Having assisted at the appointment of a French government which was friendly to good relations with England, and it being our predominant interest to be on good terms with the French nation, we should have firmly resisted the imposition of such disgraceful conditions.

The natural consequence of our not doing so was that the Emperor Alexander, who had never forgiven M. de Talleyrand for his conduct at the recent congress, did not now disguise his personal antipathy to him, and told Louis XVIII. that he had nothing to expect from the cabinet of St. Petersburg as long as M. de Talleyrand was at the head of that of the Tuileries; but that, if his Majesty gave M. de Talleyrand’s place to M. de Richelieu, he (the Emperor) would then do what he could to mitigate the severity of the conditions that all the allies now peremptorily demanded.

XIV.

The Duc de Richelieu, illustrious by his name, and with a character which did honour to that name, was one of those nobles who, when the state of France rendered it impossible as they thought to take an active part in their own country, could not, nevertheless, submit themselves to the useless inactivity of an émigré’s life in the suburbs of London. He sought his fortune then in Russia, and found it in the Emperor Alexander’s favour, at whose desire he undertook the government of the Crimea, and marked his administration by an immense progress in the condition of that country.

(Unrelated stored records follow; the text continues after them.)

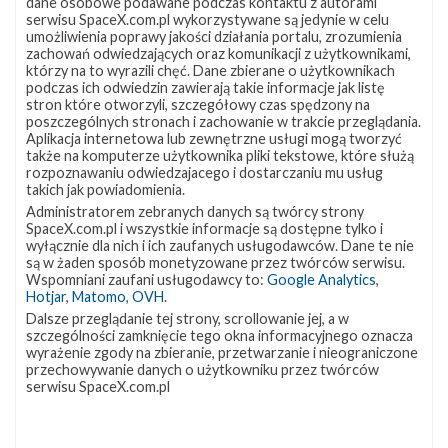
dane osobowe podawane podczas kontaktu z autorami
serwisu SpaceX.com.pl wykorzystywane są jedynie w celu
umożliwienia poprawy jakości działania portalu, zrozumienia
zachowań odwiedzających oraz komunikacji z użytkownikami,
Najbliższe plany SpaceX – luty 2018
którzy na to wyrazili chęć. Dane zbierane o użytkownikach
podczas ich odwiedzin zawierają takie informacje jak listę
czwartek, 1 lutego 2018 13:15
stron które otworzyli, szczegółowy czas spędzony na
Firma SpaceX zaplanowała na najbliższe tygodnie trzy starty
poszczególnych stronach i zachowanie w trakcie przeglądania.
Aplikacja internetowa lub zewnętrzne usługi mogą tworzyć
rakiet – dwa ze wschodniego wybrzeża Stanów Zjednoczonych i
także na komputerze użytkownika pliki tekstowe, które służą
jeden z zachodniego wybrzeża. Wśród nich znajdzie się też
rozpoznawaniu odwiedzajacego i dostarczaniu mu usług
długo wyczekiwany, dziewiczy lot Falcona Heavy. Początek
takich jak powiadomienia.
lutego przyniesie jedną z najważniejszych misji. Będzie to
Administratorem zebranych danych są twórcy strony
demonstracyjny lot nowej rakiety , nad którą SpaceX pracuje od
SpaceX.com.pl i wszystkie informacje są dostępne tylko i
wielu lat. Falcon Heavy ma wynieść w kosmos samochód
wyłącznie dla nich i ich zaufanych usługodawców. Dane te nie
są w żaden sposób monetyzowane przez twórców serwisu.
elektryczny należący do Elona Muska – Teslę Roadster. Ładunek
Wspomniani zaufani usługodawcy to:
Google Analytics
,
ma zostać dostarczony …
Hotjar
,
Matomo
,
OVH
.
Dalsze przeglądanie tej strony, scrollowanie jej, a w
szczególności zamknięcie tego okna informacyjnego oznacza
Najbliższe
10
wyrażenie zgody na zbieranie, przetwarzanie i nieograniczone
plany
przechowywanie danych o użytkowniku przez twórców
SpaceX
serwisu SpaceX.com.pl
–
styczeń
2018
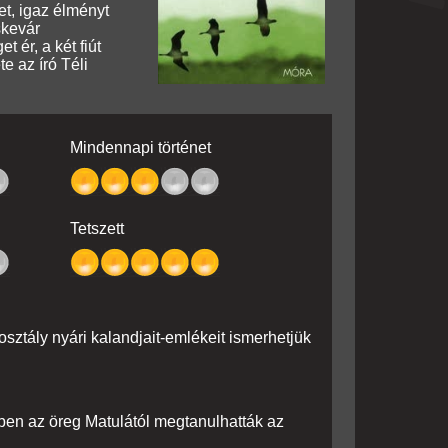
et, igaz élményt
skevár
 ér, a két fiút
e az író Téli
Mindennapi történet
Tetszett
osztály nyári kalandjait-emlékeit ismerhetjük
özben az öreg Matulától megtanulhatták az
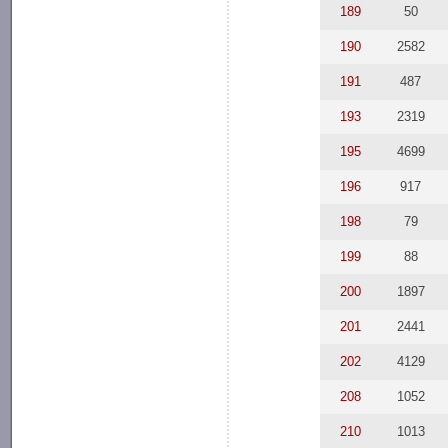
189
50
190
2582
191
487
193
2319
195
4699
196
917
198
79
199
88
200
1897
201
2441
202
4129
208
1052
210
1013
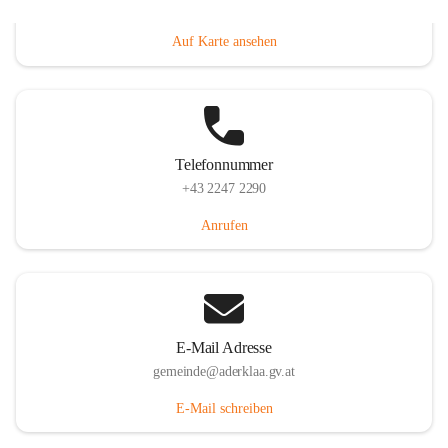
Dorfanger 12, 2232 Aderklaa, AUT
Auf Karte ansehen
Telefonnummer
+43 2247 2290
Anrufen
E-Mail Adresse
gemeinde@aderklaa.gv.at
E-Mail schreiben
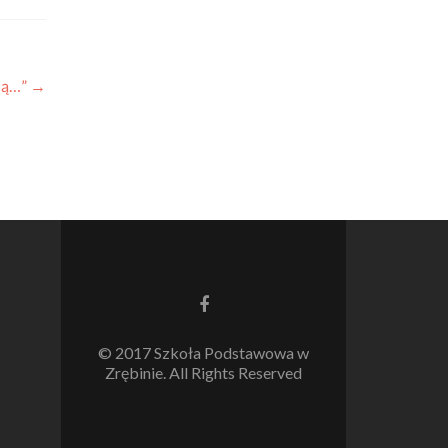
asą…”
→
Link
do
Facebooka
© 2017 Szkoła Podstawowa w
Zrębinie. All Rights Reserved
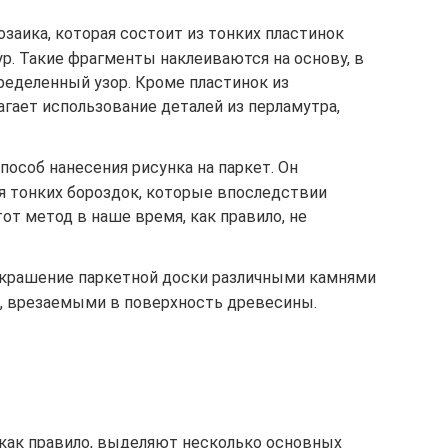
озаика, которая состоит из тонких пластинок
р. Такие фрагменты наклеиваются на основу, в
пределенный узор. Кроме пластинок из
гает использование деталей из перламутра,
пособ нанесения рисунка на паркет. Он
я тонких бороздок, которые впоследствии
от метод в наше время, как правило, не
украшение паркетной доски различными камнями
, врезаемыми в поверхность древесины.
 как правило, выделяют несколько основных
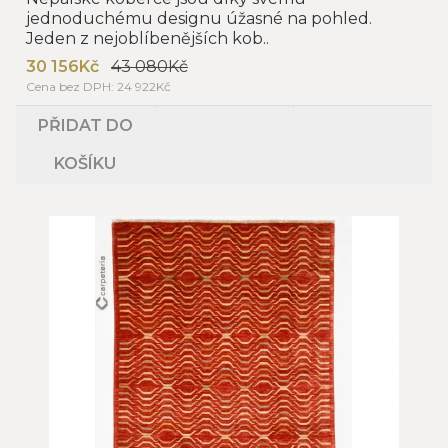
jednoduchému designu úžasné na pohled.
Jeden z nejoblíbenějších kob..
30 156Kč
43 080Kč
Cena bez DPH: 24 922Kč
PŘIDAT DO
KOŠÍKU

The new order of things made him again a Frenchman; but, diffident of his own powers, he was far from being ambitious of office, and even declined it at the first Restoration. But the public has frequently a tendency to give people what it is thought they don’t want, and there was a pretty general feeling that M. de Richelieu was a man destined to figure politically in his native land. His air was noble, his manners were polished and courteous, his honesty and straightforwardness proverbial, his habits of business regular, his abilities moderate; but there was that about him which is felt and cannot be defined, and which points out persons for the first places, if they are to have any places at all. Every one acknowledged then that if the Duc de Richelieu was to be a minister, he should be the first minister.

The King was delighted to get rid of M. de Talleyrand, whose presence reminded him of an obligation, and whose easy air of superiority was disagreeable to his pride. But it was deemed prudent to wait the result of the elections that were then pending.

They were decidedly unfavourable to the existing administration. A government, in fact, can only be moderate when it is strong, and the government of M. de Talleyrand was weak, for the only efficient support it could have had against the court party, was that of the King’s favour, and this support it had not got.

Thus, the Royalists, emboldened by the foreign armies which were, so to speak, holding a rod over their opponents, acted with the force of a party which considered it must be victorious,—and carried all before it.

For a moment, M. de Talleyrand seemed disposed to resist the coming reaction, and even obtained the creation of some peers, whom the King unwillingly consented to name for that purpose. But, exposed to the violent hostility of the Emperor of Russia, and not having the active friendship of Great Britain, he saw that the struggle could not succeed; and, whilst foreseeing and foretelling that his retirement would be the commencement of a policy that would eventually link France with the despotic governments of the continent in a war against liberal opinions, he resigned on the national ground that he could not sign such a treaty as the allies now proposed; and on the 24th of September ceased to be prime minister of France.

Louis XVIII. rewarded his retirement with an annual pension of one hundred thousand francs, and the high court charge of great chamberlain, the functions of which, by the way, the ex-minister, who might be seen coolly and impassively standing behind the King’s chair on all state occasions, notwithstanding the cold looks of the sovereign and the sagacious sneers of his courtiers, always scrupulously fulfilled.